**Passage to read:**

Code doesn't stop on tab closes, but the output can no longer find the current browser session and loses data on how it's supposed to be displayed, causing it to throw out all new output received until the code finishes that was running when the tab closed.

#

(Also why my input loop stopped, it could not fetch input anymore)

broken stratus May 27, 2021, 11:07 PM

#

Does anyone know if there is a way to scrape fb data

south gull May 27, 2021, 11:10 PM

#

sure there is

#

i'd say that's #web-development

desert oar May 28, 2021, 12:12 AM

#

@broken stratus discussion of scraping facebook would be against our server rules, sorry.

#

that's because it violates the facebook terms of use, and we are not allowed to help with that

vital apex May 28, 2021, 3:30 AM

#

limpid raven

You are just plotting a,b and these are points. If you want a line calculate trendline = a*x + b and plt.plot(x,trendline) .

**Material:**
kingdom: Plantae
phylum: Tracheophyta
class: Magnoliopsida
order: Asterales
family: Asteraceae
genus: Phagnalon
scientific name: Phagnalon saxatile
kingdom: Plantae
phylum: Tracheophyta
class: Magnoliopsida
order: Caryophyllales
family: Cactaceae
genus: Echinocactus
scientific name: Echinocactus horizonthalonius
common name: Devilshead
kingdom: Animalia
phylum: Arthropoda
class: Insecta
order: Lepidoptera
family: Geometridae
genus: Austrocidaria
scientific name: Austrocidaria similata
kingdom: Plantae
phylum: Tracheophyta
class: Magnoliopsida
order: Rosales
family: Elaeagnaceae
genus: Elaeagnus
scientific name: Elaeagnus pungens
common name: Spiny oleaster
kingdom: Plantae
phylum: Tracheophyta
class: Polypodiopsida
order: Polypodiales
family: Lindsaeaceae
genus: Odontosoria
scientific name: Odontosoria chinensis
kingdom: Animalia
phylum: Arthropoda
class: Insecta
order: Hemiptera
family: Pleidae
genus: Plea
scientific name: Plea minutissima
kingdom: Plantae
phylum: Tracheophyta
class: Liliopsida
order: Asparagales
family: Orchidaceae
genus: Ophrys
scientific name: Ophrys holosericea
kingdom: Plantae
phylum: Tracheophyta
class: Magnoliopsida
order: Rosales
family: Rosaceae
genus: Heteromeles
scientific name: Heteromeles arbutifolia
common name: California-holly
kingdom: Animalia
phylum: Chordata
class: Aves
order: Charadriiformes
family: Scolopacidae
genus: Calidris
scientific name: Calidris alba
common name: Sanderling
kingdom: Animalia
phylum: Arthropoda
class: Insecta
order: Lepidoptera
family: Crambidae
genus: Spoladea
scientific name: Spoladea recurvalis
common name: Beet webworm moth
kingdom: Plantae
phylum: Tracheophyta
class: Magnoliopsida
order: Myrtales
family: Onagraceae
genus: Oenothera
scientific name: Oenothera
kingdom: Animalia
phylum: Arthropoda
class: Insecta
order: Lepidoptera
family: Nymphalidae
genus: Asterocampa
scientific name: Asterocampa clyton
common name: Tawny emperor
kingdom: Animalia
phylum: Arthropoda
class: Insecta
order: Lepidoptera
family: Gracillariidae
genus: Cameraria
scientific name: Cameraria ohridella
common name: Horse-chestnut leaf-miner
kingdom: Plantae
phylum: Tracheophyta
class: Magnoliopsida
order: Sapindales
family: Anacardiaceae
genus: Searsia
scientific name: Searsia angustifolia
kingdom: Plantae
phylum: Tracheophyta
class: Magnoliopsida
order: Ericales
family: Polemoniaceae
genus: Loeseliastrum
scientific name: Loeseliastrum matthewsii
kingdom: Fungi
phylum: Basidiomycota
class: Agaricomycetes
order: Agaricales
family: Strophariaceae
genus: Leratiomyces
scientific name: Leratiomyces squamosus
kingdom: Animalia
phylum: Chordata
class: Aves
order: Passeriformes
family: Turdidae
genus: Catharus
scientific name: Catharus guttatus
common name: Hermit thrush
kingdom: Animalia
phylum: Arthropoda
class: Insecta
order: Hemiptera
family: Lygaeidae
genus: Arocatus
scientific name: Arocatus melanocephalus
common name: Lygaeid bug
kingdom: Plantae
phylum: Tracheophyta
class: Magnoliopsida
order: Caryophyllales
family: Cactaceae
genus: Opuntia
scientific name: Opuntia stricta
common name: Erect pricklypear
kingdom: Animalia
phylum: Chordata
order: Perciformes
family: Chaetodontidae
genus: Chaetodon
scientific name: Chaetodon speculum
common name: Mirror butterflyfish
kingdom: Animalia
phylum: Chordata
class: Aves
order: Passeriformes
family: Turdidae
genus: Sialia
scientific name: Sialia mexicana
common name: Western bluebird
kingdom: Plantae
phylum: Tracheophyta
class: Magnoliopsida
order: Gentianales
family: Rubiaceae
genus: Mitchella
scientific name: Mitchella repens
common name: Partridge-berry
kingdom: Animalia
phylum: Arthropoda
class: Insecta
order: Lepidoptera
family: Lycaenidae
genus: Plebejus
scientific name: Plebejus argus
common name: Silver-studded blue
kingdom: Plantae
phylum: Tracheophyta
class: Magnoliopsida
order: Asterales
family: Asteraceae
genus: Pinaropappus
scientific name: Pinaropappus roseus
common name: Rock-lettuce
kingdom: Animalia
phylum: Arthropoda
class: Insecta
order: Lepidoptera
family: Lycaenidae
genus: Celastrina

**Given instruction:** Pick up the coding-help chat thread after its last message and write what comes next.

**Exercise result:**
torpid ember May 28, 2021, 4:19 AM

#

hey guys i need to manually map specific values with another value. Its like 55 records with specifically different (no logic) mapped valued. i have two alternatives im thinking about:

make a dictionary with 55 values and associated values, or
just put them in two columns and match them up via a .csv or .xlsx file.

Just wondering if theres a good practice for stuff like this? What would you recommend?

opaque stratus May 28, 2021, 5:39 AM

#

Hey

#

I am training a Keras model

#

a CNN for sentence classification

#

TensorFlow tells me my GPU is available, but how can I discretely see if the GPU is being utilized during training?

iron basalt May 28, 2021, 5:46 AM

#

opaque stratus TensorFlow tells me my GPU is available, but how can I discretely see if the GPU...

OS? GPU?

opaque stratus May 28, 2021, 5:50 AM

#

fixed!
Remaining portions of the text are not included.